[Saved entries]
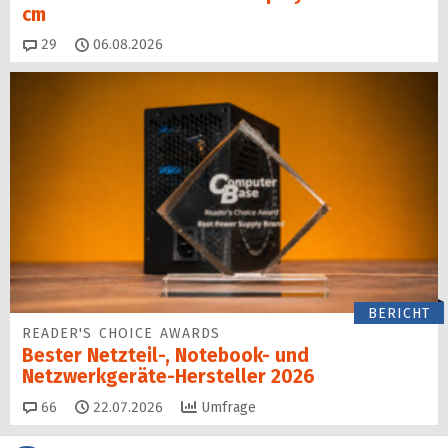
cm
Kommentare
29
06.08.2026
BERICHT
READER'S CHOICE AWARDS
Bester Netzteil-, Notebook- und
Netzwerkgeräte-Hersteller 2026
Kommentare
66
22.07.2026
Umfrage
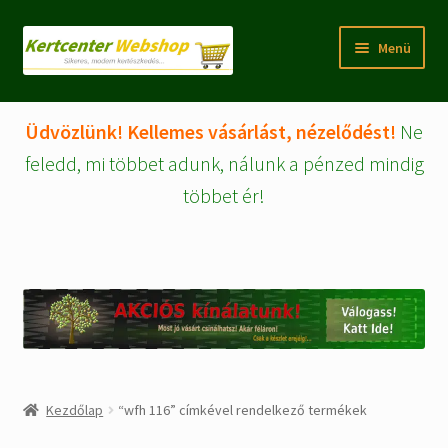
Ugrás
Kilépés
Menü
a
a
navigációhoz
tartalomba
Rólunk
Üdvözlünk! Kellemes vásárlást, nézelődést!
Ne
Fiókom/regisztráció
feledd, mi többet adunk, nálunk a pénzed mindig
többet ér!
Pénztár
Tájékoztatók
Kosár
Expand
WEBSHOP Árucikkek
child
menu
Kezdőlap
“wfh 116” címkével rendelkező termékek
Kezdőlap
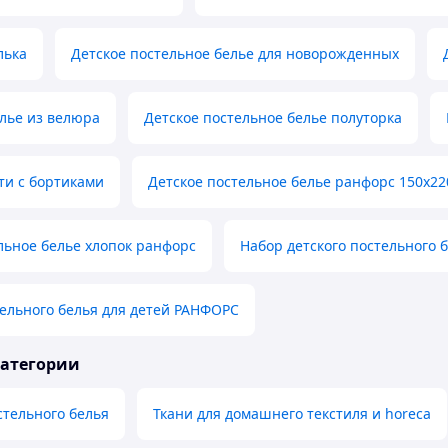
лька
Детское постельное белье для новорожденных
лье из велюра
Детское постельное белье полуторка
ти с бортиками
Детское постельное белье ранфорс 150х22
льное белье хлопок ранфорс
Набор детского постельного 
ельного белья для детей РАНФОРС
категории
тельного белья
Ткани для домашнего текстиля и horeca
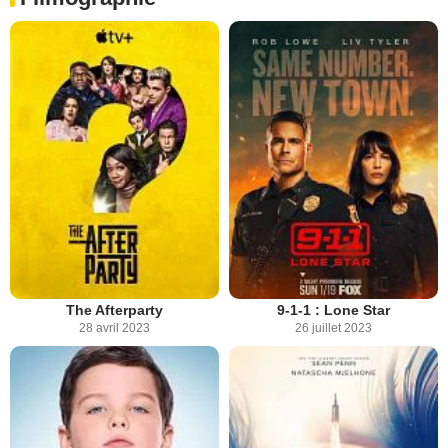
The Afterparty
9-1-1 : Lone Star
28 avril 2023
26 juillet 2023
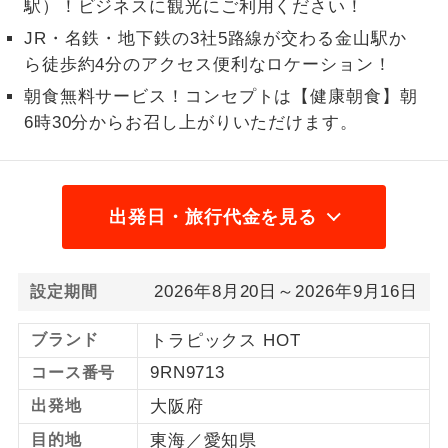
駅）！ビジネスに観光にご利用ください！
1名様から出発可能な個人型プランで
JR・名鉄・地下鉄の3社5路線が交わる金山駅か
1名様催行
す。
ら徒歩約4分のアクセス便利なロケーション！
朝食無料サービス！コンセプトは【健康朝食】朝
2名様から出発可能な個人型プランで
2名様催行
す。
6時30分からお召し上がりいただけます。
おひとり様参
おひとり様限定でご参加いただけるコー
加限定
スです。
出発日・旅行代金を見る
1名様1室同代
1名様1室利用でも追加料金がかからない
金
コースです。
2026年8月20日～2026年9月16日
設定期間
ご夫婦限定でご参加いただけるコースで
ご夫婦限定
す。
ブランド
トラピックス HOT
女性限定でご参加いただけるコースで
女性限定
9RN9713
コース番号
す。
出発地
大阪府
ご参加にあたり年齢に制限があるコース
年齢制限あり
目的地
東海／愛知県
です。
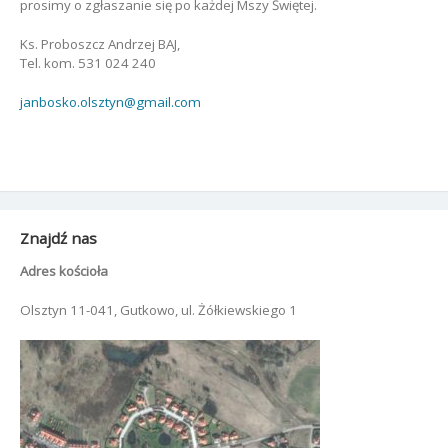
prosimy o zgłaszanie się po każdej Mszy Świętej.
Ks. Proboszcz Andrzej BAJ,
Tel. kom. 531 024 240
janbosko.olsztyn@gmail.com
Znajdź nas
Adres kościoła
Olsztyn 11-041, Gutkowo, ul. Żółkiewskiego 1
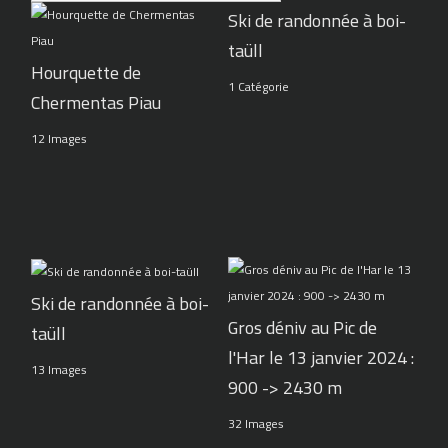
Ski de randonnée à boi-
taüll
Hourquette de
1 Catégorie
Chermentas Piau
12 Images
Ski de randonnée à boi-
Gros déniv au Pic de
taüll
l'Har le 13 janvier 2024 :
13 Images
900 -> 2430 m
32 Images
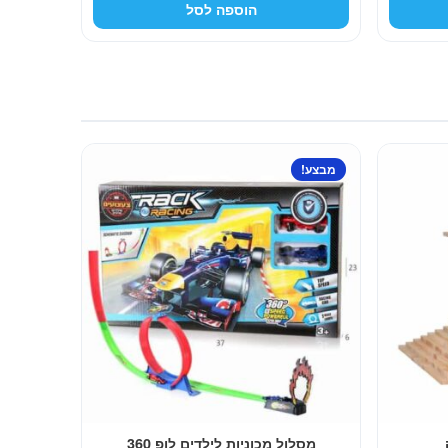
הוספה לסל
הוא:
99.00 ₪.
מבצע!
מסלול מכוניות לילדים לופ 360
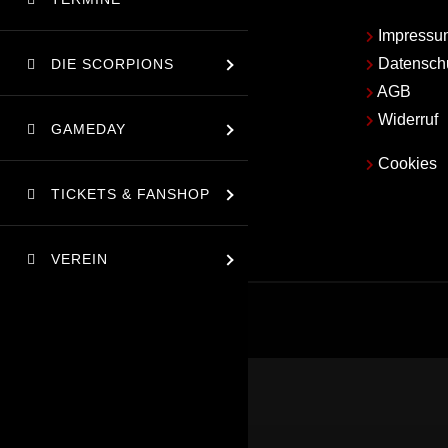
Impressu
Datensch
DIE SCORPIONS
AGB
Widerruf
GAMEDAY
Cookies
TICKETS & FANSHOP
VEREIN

Work to be completed →
Turn the part of the listing that opens with the line containing "The Afterparty" and closes with the line containing "26 juillet 2023" into a JSON list of strings, one per line, with blank lines left out.

Your solution →
[
  "The Afterparty",
  "9-1-1 : Lone Star",
  "28 avril 2023",
  "26 juillet 2023"
]